◆ Butir Tugas 1 ◆
Sebutkan nama aktivis antikorupsi yang menurut berita tentang penetapan tersangka Firli Bahuri di bawah ini menggunduli kepalanya.
◆ Butir Tugas 2 ◆
Tentukan apakah setiap pernyataan berikut sesuai dengan berita tentang penetapan tersangka Firli Bahuri di bawah ini. Jawab ya atau tidak, lalu kutip kata-kata berita yang menjadi dasarnya.
(a) Firli Bahuri ditetapkan sebagai tersangka oleh Polda Metro Jaya.
(b) Para aktivis menggunduli kepala pada hari Sabtu.
(c) Novel Baswedan menyampaikan apresiasi kepada Kejaksaan.
◆ Butir Tugas 3 ◆
Lanjutkan berita tentang penetapan tersangka Firli Bahuri di bawah ini, mulai setelah kalimat terakhirnya.

───── Teks ─────

JCCNetwork.id – Eks penyidik senior KPK Novel Baswedan menyebut Ketua KPK Firli Bahuri sebagai penjahat besar. Ungkapan itu ia sampaikan menyusul Polda Metro Jaya menetapkan Firli sebagai tersangka kasus dugaan pemerasan eks Mentan Syahrul Yasin Limpo (SYL).
Merespon penetapan tersangka Firli Bahuri, sejumlah aktivis antikorupsi seperti Abraham Samad, Sujanarko, hingga Al Rasyid menggunduli kepalanya pada Kamis, (23/11/2023).
Aksi menggundulkan kepala itu mereka lakukan sebagai simbol bahwa sudah saatnya lembaga KPK bersih-bersih dari perbuatan melawan hukum dan berbenah menjadi lebih baik.
“Kami mengapresiasi langkah Polri yang berani bersikap obyektif dan jujur. Terutama dalam penanganan perkara TPK ini,” ujar Novel dalam keterangannya yang di kutip JCCNetwork.id, Sabtu (25/11/2023).
Pasalnya, dengan penetapan Firli Bahuri sebagai tersangka menyelamatkan KPK dari perbuatan oknum yang kerap menyalahgunakan tanggungjawab di KPK.
“Ini sekaligus bentuk kepedulian Polri untuk menyelamatkan KPK dari orang-orang yang berbuat korupsi dengan menggunakan lembaga KPK,” jelasnya.

───── Informasi yang Disediakan ─────

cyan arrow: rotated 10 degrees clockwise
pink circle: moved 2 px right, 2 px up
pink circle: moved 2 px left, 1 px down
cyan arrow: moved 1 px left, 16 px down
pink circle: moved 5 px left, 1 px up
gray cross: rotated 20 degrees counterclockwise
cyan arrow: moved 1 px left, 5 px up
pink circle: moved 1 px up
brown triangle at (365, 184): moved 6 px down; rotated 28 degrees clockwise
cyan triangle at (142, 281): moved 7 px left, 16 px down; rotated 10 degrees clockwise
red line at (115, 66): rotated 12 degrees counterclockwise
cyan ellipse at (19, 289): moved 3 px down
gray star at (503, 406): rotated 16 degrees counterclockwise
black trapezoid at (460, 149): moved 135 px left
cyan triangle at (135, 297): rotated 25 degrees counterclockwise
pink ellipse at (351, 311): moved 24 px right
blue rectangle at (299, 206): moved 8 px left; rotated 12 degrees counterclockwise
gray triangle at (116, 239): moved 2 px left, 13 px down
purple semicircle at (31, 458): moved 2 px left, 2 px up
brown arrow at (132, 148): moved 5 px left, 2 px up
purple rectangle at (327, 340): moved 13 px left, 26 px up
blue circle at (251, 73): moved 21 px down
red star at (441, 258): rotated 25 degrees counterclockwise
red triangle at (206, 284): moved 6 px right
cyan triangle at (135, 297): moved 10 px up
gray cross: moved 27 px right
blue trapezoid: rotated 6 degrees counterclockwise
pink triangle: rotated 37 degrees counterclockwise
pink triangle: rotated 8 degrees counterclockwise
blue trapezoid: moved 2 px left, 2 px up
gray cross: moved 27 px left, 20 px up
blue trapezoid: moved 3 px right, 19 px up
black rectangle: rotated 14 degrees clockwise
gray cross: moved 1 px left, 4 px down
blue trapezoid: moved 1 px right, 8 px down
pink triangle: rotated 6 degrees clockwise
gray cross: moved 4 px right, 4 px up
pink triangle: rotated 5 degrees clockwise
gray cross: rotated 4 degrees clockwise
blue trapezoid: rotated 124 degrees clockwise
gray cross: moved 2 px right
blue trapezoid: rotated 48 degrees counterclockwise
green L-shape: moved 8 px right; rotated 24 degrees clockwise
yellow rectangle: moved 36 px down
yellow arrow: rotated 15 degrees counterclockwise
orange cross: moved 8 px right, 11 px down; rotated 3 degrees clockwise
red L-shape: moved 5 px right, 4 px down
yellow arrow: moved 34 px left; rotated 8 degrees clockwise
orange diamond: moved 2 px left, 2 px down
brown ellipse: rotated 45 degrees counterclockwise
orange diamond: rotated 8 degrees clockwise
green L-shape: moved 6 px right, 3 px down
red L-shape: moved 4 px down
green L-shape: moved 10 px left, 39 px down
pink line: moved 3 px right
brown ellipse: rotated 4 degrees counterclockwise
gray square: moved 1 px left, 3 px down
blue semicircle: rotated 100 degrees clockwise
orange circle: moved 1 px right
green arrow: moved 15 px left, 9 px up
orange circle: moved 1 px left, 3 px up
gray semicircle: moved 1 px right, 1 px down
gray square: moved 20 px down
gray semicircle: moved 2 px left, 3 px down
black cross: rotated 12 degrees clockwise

─────

◆ Jawaban 1 ◆
Abraham Samad, Sujanarko, dan Al Rasyid.

◆ Jawaban 2 ◆
(a) Ya: "Polda Metro Jaya menetapkan Firli sebagai tersangka kasus dugaan pemerasan eks Mentan Syahrul Yasin Limpo (SYL)."
(b) Tidak: "menggunduli kepalanya pada Kamis, (23/11/2023)."
(c) Tidak: "Kami mengapresiasi langkah Polri yang berani bersikap obyektif dan jujur."

◆ Jawaban 3 ◆
Selain itu, Novel juga menekankan bahwa apa yang dilakukan Firli Bahuri adalah mencoreng marwah KPK. Dimana KPK yang selama ini menjadi harapan masyarakat dalam tindak pidana korupsi di Indonesia.
“Bagi saya, Firli ini penjahat besar. Baru pertama kali pimpinan KPK berbuat korupsi pada level tertinggi, yaitu pemerasan sebagai tersangka tindak pidana korupsi,” tegasnya.
Novel juga mengingatkan para korban pemerasan lainnya dari Firli Bahuri, agar segera memberanikan diri untuk melaporkan ke pihak berwenang. Pasalnya, jika korupsi pada level tertinggi, maka level sebelumnya sudah tentunya di lewati.
“Oleh sebab itu, saya mengimbau kepada semua orang yang pernah menjadi korban pemerasan atau mengetahui perbuatan Firli lainnya, agar berani melaporkan,” pungkasnya.